Raul, who looks about sixty and always wears a black knitted ski cap, is without a doubt the smallest of the small businessmen in our neighborhood. Every day except Sunday, directly across the street from the door to our apartment building, Raul sets up his spindly metal table, lays out his wares, and sells to the cars and people passing by.
This corner is a good one for him. Duarte Quiros runs straight from the center of Córdoba, past our shopping mall, and eventually out to the air force bases on the city’s Western outskirts. The intersecting two-lane calle – Rio Negro – takes cars from the south of Córdoba towards one of the city’s main avenues (Colón), its hideous central police station, and to the grounds of one of its better football teams (Belgrano).
Although I’ve never seen him make a sale, Raul says he’s been on this corner for the last twelve years. His business doesn’t seem to have a niche: Today, for instance, the red metal table was arrayed with tubes of flame retardant for fabrics and scrubbers that could’ve been for cars or bathtubs.

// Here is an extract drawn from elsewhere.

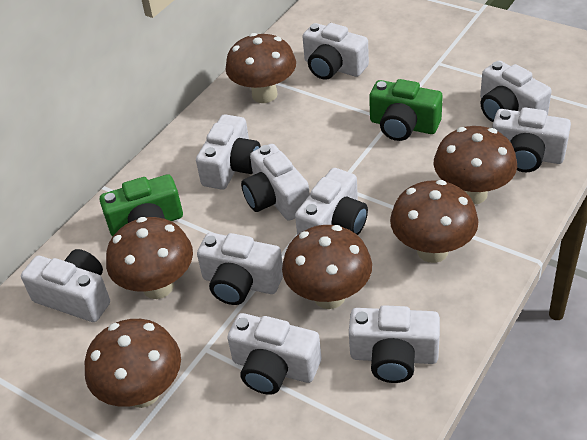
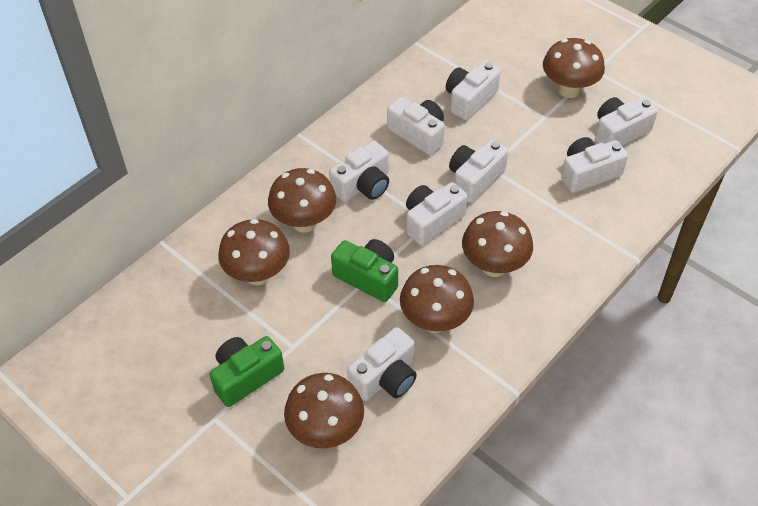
white camera: [21,249,110,322] [196,114,261,190] [197,233,283,305] [227,313,321,395] [241,144,310,221] [295,168,368,235] [302,23,369,80] [349,305,440,383] [480,61,552,122] [492,107,571,172] = 10 -> [329,141,389,202] [347,327,417,401] [387,97,445,155] [406,182,468,246] [446,61,501,121] [449,139,508,203] [561,137,628,193] [595,97,658,146] = 8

It was pretty sunny today – nobody expected a 26-degree day in May, let alone three such days in a row – so most of Raul’s merchandise was propped up in the shade against the wall. On either side of his chair, from the door of Rebekah’s pilates studio to the door of the art-framing store, Raul had lined the wall with the following: A number of steering wheel covers (available in red or blue), two rubberized motorcycle cable locks (both blue), four stand-up air pumps for bike tires, ten tubs of a generic-looking pain cream, one large-button calculator, at least five unique wrench sets (both crescent and socket), and one of those beaded car-seat cushions that New York cabbies used to have. There was other stuff too that I can’t remember, but between what was on the table and what was against the wall, Raul couldn’t have had more than 150 products for sale, and he probably wasn’t stocking more than ten of any particular item. One thing I did know: All of it would fit into a single black plastic garbage bag at the end of the day.
Raul used to be a carnicero, a butcher – a not-uncommon profession here in this land of beef. But when he was hit by a car twelve years ago, he had to have a metal bar inserted into his lower right leg, and this left Raul unable to stand for long stretches of time. His career bagging, cutting, weighing, and flinging different cuts of Argentina’s best-loved food was over. Raul left his refrigerated display case in the city center behind, began selling here, and has been on the corner ever since.